Selon Valon Bi Emmanuel, cette opération vise à faciliter l’accès des jeunes au permis de conduire tout en renforçant leur employabilité.

« Le permis de conduire est un véritable diplôme. Au-delà de son utilité pour circuler en toute légalité, il représente un atout pour accéder à l’emploi. Notre ambition est de permettre au plus grand nombre de jeunes d’en bénéficier », a-t-il déclaré, annonçant l’ouverture prochaine d’une deuxième vague de bénéficiaires.
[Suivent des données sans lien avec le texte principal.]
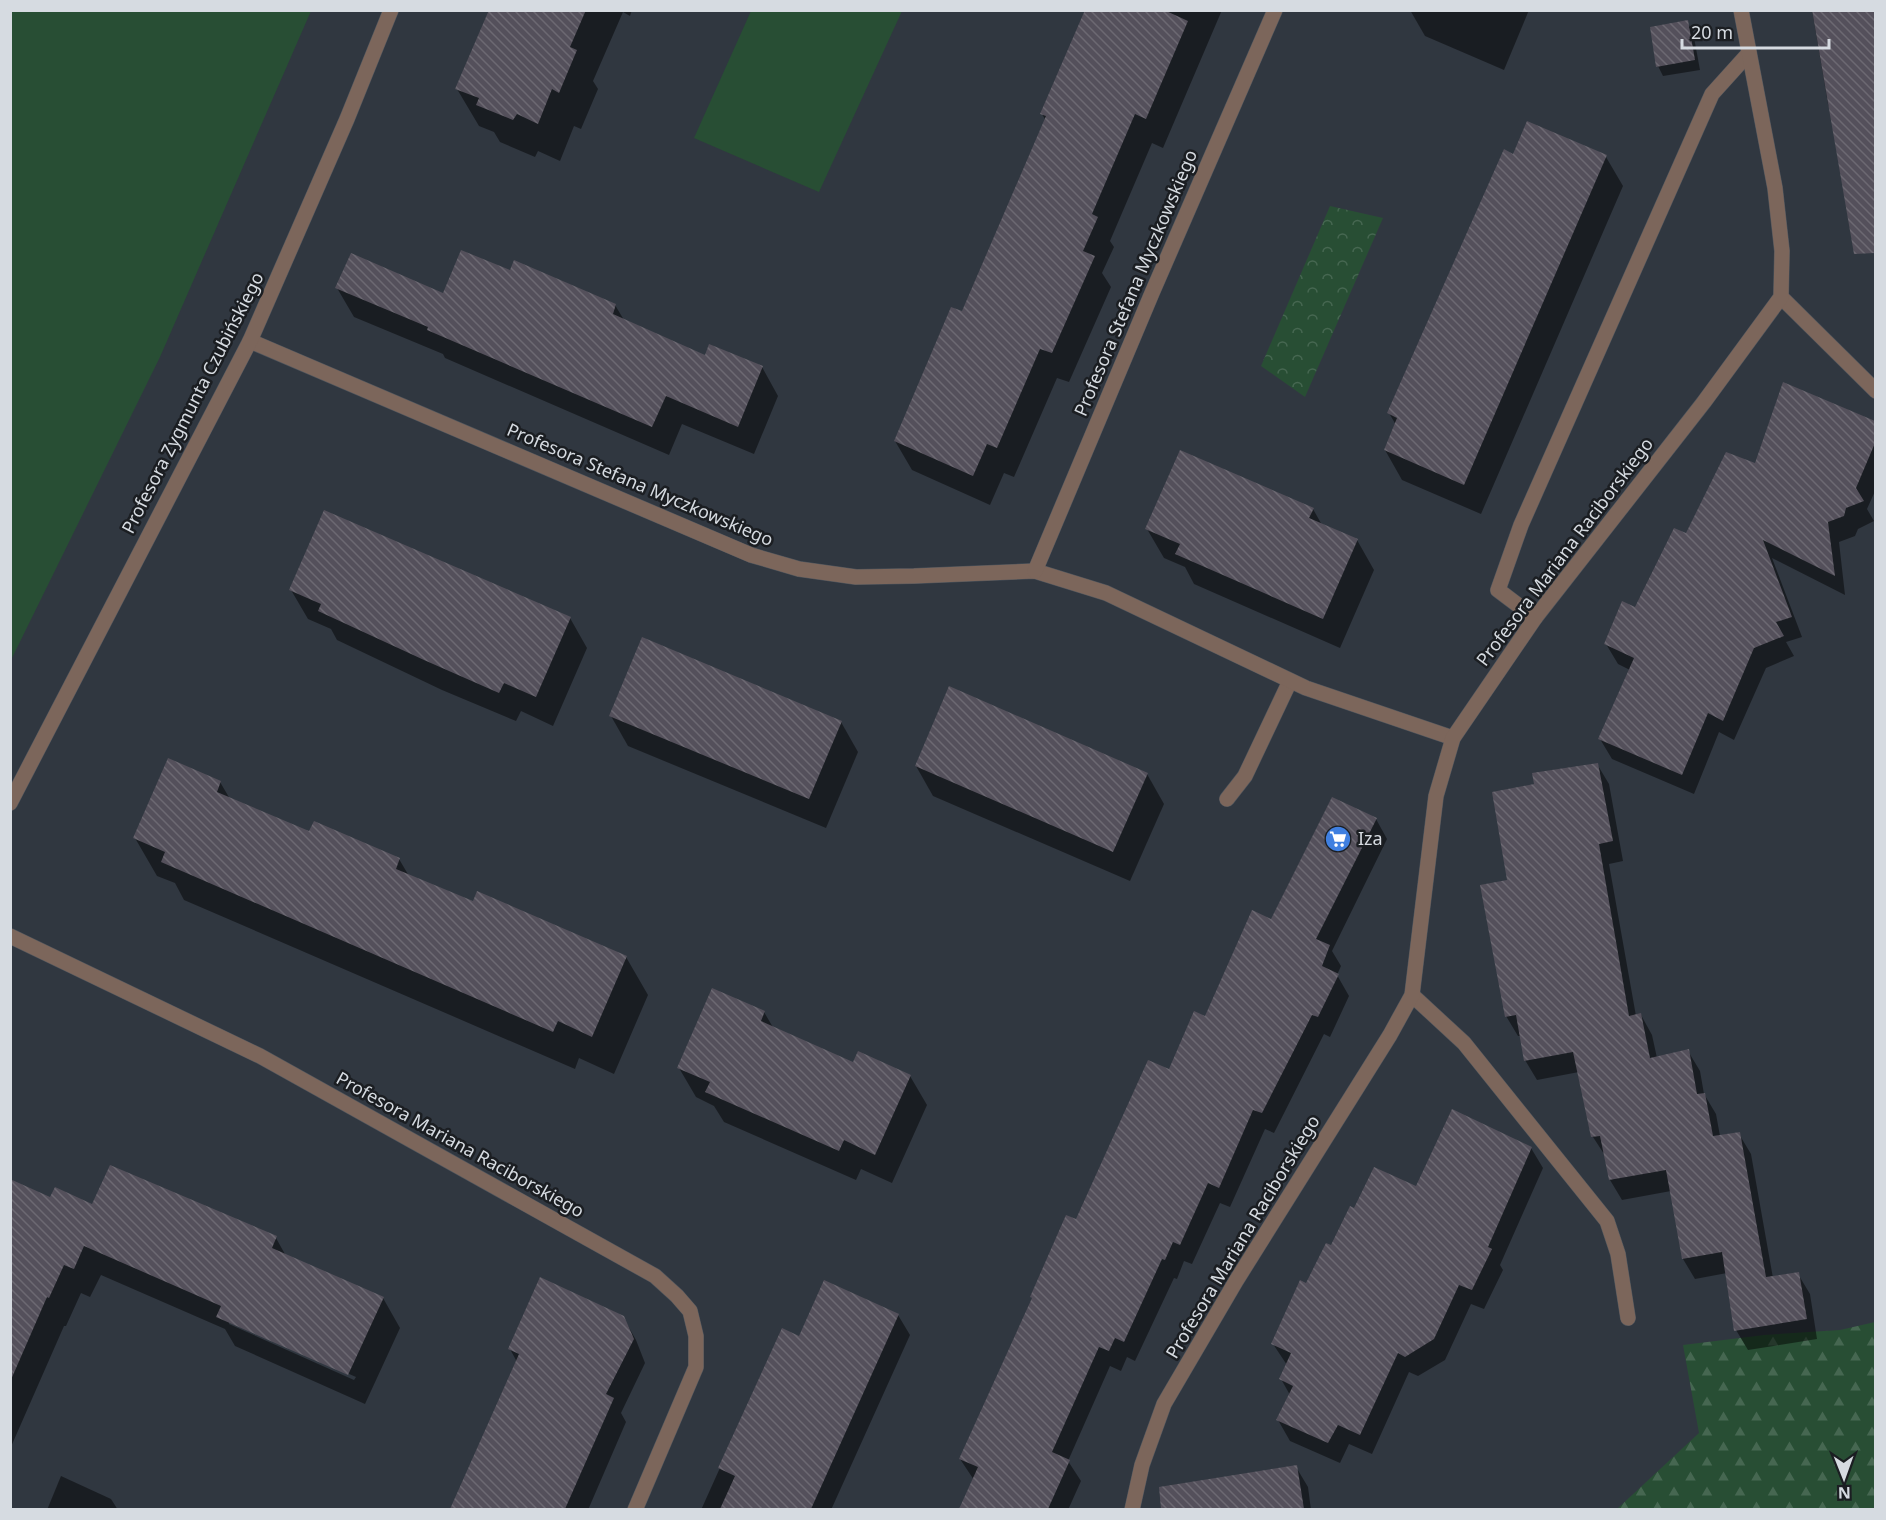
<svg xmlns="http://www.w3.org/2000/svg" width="1886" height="1520" font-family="'Noto Sans',sans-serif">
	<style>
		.green { fill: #284e34 }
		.forest { fill: url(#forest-firs) }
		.park { fill: url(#park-crowns) }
		.shadow { fill: #0007; fill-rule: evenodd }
		.building { fill: url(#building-back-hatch) }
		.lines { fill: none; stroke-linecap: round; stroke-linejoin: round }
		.service-casing { stroke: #4e555d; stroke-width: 16 }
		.minor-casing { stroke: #4e555d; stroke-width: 16 }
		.service { stroke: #7c665b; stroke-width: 15 }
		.minor { stroke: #7c665b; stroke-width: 15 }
		.labels { text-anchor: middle; stroke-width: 5; stroke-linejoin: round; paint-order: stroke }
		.street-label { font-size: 18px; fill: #d6dbe1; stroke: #1b1e22 }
		.poi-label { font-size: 18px; fill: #d6dbe1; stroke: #1b1e22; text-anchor: start }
	</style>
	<defs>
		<pattern id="forest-firs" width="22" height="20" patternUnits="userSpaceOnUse" patternTransform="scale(1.5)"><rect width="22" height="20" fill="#284e34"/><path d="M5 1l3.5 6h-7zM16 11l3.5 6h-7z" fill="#466751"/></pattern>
		<pattern id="park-crowns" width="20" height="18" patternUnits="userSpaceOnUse" patternTransform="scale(1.5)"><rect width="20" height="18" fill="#284e34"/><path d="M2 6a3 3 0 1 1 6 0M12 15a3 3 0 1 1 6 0" fill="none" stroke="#466751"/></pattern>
		<pattern id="building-back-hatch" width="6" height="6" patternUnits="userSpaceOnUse" patternTransform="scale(1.5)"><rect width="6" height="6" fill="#54505b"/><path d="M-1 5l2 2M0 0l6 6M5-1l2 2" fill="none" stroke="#6c6972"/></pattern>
	</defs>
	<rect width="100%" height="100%" fill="#303740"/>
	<!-- green -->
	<g class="green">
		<polygon points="11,10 311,11 160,357 11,660"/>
		<polygon points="751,11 902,11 819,192 694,138"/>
	</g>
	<!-- forest -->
	<polygon class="forest" points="1875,1322 1875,1509 1617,1509 1699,1433 1683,1345 1764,1335 1840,1330"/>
	<!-- park -->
	<polygon class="park" points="1330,206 1383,218 1305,397 1261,366"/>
	<!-- shadow -->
	<g class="shadow">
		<polygon points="490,10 632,10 630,16 623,12 593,81 598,89 581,129 574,126 560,161 538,151 535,157 500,142 494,132 479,126 457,89"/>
		<polygon points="1086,10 1222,10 1163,148 1152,143 1110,241 1114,247 1102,273 1111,287 1069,382 1057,378 1014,477 1004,473 990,505 912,470 895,441 962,313 1046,121 1042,114"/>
		<polygon points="1410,10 1529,10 1504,70 1425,36"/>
		<polygon points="1812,10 1876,10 1876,242 1828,104"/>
		<polygon points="1687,22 1693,32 1700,70 1663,76 1658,66"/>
		<polygon points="1514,156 1606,157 1623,186 1481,514 1402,480 1385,450 1396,425 1389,413"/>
		<polygon points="511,272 615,305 624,320 706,357 762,367 778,396 754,454 682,424 669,455 445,358 443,354 354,317 337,288 444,295"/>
		<polygon points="1784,384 1876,422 1876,489 1867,509 1874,521 1858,529 1855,536 1839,542 1845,595 1772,558 1802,637 1786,642 1794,656 1766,668 1734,740 1719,732 1694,794 1612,759 1600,739 1630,670 1618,664 1606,644 1636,609 1687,535 1756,465"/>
		<polygon points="1313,509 1322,525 1357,540 1374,570 1340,648 1194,584 1185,567 1164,558 1147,529"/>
		<polygon points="291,590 570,618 587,648 553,726 521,711 516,721 442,690 337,640 331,629 308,619"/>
		<polygon points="611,716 841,722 858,752 826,828 628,746"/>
		<polygon points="1597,764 1609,784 1623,861 1609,864 1636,1016 1641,1015 1652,1035 1657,1058 1688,1051 1700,1071 1704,1094 1716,1114 1720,1136 1739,1134 1751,1154 1773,1278 1798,1274 1810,1294 1817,1339 1748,1350 1736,1330 1727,1273 1695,1279 1683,1259 1671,1191 1622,1200 1610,1180 1606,1157 1593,1137 1579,1072 1537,1080 1525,1060 1521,1036 1518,1036 1506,1016 1509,882 1535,786"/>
		<polygon points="916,766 1147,774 1164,804 1130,881 933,796"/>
		<polygon points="220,782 230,799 310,833 399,859 409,876 474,903 626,957 648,995 614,1074 579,1058 575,1069 184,900 175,883 157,876 135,838"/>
		<polygon points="1376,819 1387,839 1332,951 1341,966 1337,975 1349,996 1330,1037 1324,1034 1274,1133 1265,1129 1230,1207 1220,1203 1192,1264 1184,1261 1177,1279 1174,1278 1135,1361 1127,1357 1121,1371 1110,1366 1068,1461 1081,1481 1068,1510 961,1510 974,1480 960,1459 1033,1299 1031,1297 1077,1221 1169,1071 1272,921"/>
		<polygon points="764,1012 774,1029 854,1064 910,1076 927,1105 892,1183 861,1169 856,1180 724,1122 714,1106 696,1097 679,1068"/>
		<polygon points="1531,1148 1543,1168 1500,1265 1503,1270 1484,1309 1471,1304 1445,1360 1418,1376 1409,1372 1372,1454 1349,1444 1340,1463 1290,1441 1278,1420 1290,1395 1281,1379 1287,1365 1273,1344 1306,1285 1355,1210"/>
		<path d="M51 1199 276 1238 286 1256 383 1298 400 1328 365 1404 235 1346 225 1329 101 1275 90 1297 81 1293 66 1326H64L10 1449V1204ZM229 1321 356 1377 354 1380 229 1324Z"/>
		<polygon points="898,1315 910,1335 831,1510 701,1510 782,1330 799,1338"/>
		<polygon points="623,1317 636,1340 645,1363 621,1413 626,1422 588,1510 452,1510 517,1362 510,1349"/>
		<polygon points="1296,1467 1308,1487 1311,1510 1222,1510 1218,1479"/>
		<polygon points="61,1476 111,1499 118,1510 47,1510"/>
	</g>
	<!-- building -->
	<g class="building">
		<polygon points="489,10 586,10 570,47 577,50 559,93 552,89 538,124 517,114 513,120 476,105 479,98 455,89"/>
		<polygon points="1085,10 1164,10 1188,21 1146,119 1135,114 1092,214 1098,217 1083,251 1095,256 1052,353 1040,349 997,448 987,444 973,476 894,441 951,307 962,311 1046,116 1040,114"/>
		<polygon points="1812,10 1875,10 1875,253 1854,254"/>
		<polygon points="1688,20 1695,60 1656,67 1650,27"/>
		<polygon points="1527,121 1607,155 1464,485 1384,450 1397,418 1387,413 1504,149 1513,154"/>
		<polygon points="461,250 510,270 514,260 616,304 613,314 705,355 709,344 763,366 738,427 666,396 652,427 427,330 428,327 335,288 351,253 443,293"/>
		<polygon points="1783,382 1875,421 1875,443 1856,488 1864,501 1846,508 1844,516 1828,522 1835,576 1763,540 1792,617 1776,622 1784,636 1754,648 1723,721 1708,713 1682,775 1598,739 1634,658 1604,644 1622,601 1635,607 1674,528 1686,533 1726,452 1755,463"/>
		<polygon points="1180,450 1314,508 1309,518 1358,539 1323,619 1175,554 1180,544 1145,529"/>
		<polygon points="324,510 571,617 536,697 504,683 499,693 424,660 318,611 321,604 289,590"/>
		<polygon points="642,637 842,721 809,799 609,716"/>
		<polygon points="949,686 1148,773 1113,852 915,766"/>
		<polygon points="168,758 221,781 217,792 309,831 314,821 400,858 396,869 473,901 477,891 627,956 592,1037 558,1021 553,1032 161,862 165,852 133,838"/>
		<polygon points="1598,763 1613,841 1599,844 1629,1016 1641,1013 1650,1058 1689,1049 1697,1094 1705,1093 1713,1136 1740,1132 1766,1277 1799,1272 1807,1319 1734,1331 1722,1252 1682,1259 1666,1170 1609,1180 1600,1136 1591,1137 1573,1052 1524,1061 1516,1015 1505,1017 1480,885 1507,880 1492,792 1534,784 1532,773"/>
		<polygon points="1332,797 1377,818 1316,939 1330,945 1322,966 1339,974 1318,1017 1312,1015 1262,1113 1253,1110 1219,1188 1208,1183 1180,1245 1173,1242 1165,1260 1162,1259 1124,1342 1115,1338 1109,1351 1099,1347 1052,1452 1070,1460 1048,1509 959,1509 978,1467 959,1459 1032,1298 1030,1297 1066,1215 1076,1219 1148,1060 1169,1069 1194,1011 1205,1016 1252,910 1271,919"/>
		<polygon points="712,988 765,1011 761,1021 853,1062 858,1051 911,1075 875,1155 844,1140 839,1151 705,1092 710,1082 677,1068"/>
		<polygon points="1452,1109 1532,1147 1488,1247 1492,1249 1472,1290 1459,1285 1434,1339 1405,1357 1398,1353 1360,1435 1338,1425 1328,1443 1276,1420 1293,1386 1279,1379 1291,1353 1271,1344 1300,1280 1306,1283 1326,1243 1331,1245 1350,1206 1354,1208 1374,1167 1416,1186"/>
		<polygon points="110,1165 277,1236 272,1248 384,1297 348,1375 216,1317 221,1306 84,1246 74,1269 64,1265 49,1298 47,1297 10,1382 10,1179 50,1197 55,1187 92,1204"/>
		<polygon points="540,1277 624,1316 634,1339 606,1394 614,1398 565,1509 450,1509 519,1354 508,1349"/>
		<polygon points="824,1280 899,1314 811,1509 720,1509 735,1476 718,1468 782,1328 799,1336"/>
		<polygon points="1297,1465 1304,1509 1161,1509 1159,1487"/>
	</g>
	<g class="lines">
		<!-- service casing -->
		<g class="service-casing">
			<g id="service">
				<polyline points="1535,618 1498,590 1521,525 1712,94 1749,53"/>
				<polyline points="1227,799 1245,776 1290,681"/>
			</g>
		</g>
		<!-- minor casing -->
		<g class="minor-casing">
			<g id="minor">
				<polyline points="1781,297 1876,391"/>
				<polyline points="250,341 751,555 799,569 856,577 914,576 1035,571 1106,593 1306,688 1453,738"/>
				<polyline points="1035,571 1152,293 1275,10"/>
				<polyline points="10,803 250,341 347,119 391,10"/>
				<polyline points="10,936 260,1056 655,1276 677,1296 690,1311 696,1336 696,1367 635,1510"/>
				<polyline points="1412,995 1464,1043 1607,1221 1618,1254 1628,1318"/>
				<polyline points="1132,1510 1142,1465 1164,1404 1236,1281 1390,1035 1412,995 1436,796 1453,738 1535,618 1704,402 1781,297 1782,251 1775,188 1741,10"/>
			</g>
		</g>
		<!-- service -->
		<use href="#service" class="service"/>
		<!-- minor -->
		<use href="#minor" class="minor"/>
	</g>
	<!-- icons -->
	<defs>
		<g id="supermarket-disc" transform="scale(1.35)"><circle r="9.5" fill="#3f7fe0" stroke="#1b1e22"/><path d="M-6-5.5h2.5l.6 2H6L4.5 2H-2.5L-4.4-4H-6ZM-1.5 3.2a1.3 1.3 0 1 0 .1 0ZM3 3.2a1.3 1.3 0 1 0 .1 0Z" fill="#fff"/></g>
	</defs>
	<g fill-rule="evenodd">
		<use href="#supermarket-disc" x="1338" y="839"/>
	</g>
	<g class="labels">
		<!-- street labels -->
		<g class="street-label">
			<text transform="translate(1136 283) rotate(-67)" y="6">Profesora Stefana Myczkowskiego</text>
			<text transform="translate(193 403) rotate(-63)" y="6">Profesora Zygmunta Czubińskiego</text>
			<text transform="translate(640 485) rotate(23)" y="6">Profesora Stefana Myczkowskiego</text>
			<text transform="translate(1565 552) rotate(-53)" y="6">Profesora Mariana Raciborskiego</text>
			<text transform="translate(460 1145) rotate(29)" y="6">Profesora Mariana Raciborskiego</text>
			<text transform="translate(1243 1237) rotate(-59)" y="6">Profesora Mariana Raciborskiego</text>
		</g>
		<!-- poi labels -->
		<g class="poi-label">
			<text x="1358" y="845">Iza</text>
		</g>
	</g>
	<!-- border -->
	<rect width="1886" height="1520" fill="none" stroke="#d6dbe1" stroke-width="24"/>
	<!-- north arrow -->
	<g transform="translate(1844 1478) rotate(179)" stroke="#1b1e22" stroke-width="4.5" paint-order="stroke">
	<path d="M0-4.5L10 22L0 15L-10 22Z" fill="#d6dbe1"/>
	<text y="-9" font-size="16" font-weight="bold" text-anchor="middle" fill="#d6dbe1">N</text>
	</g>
	<!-- scale -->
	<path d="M1682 39v9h147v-9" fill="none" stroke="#d6dbe1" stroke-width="3"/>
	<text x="1691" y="39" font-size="18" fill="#d6dbe1" stroke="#1b1e22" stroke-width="4.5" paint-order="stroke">20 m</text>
</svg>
Le député de la sous-préfecture de Séitifla, Tra Bi Sui Guillaume, a salué cette initiative qu’il considère comme une contribution concrète au développement local. Il a encouragé les jeunes à saisir cette opportunité, rappelant que le permis de conduire est aujourd’hui un document souvent exigé par les employeurs.

Pour sa part, la sous-préfète de Séitifla, Mme Guy Manuela Dago, a félicité Valon Bi Emmanuel pour cette initiative en faveur de la jeunesse. Elle a invité les bénéficiaires à faire un usage responsable de leurs permis de conduire et a exhorté les cadres de la sous-préfecture à soutenir davantage ce type d’actions en faveur des jeunes.

Au nom des bénéficiaires, Tra Bi Jean-Yves a exprimé sa gratitude envers l’initiateur du projet. Il a rappelé que les jeunes étaient auparavant contraints de se rendre jusqu’à Daloa pour accomplir les démarches liées à l’obtention du permis de conduire. Grâce à cette opération, ils ont pu effectuer toutes les formalités à Séitifla, réduisant ainsi les coûts et les déplacements.

Après cette première vague de 112 jeunes bénéficiaires, une nouvelle phase d’inscription est annoncée afin de permettre à d’autres jeunes de la sous-préfecture de bénéficier à leur tour de cette opportunité.

À travers cette initiative, Valon Bi Emmanuel entend contribuer à l’amélioration de la mobilité des jeunes, à la promotion de la sécurité routière et au renforcement de leur insertion professionnelle.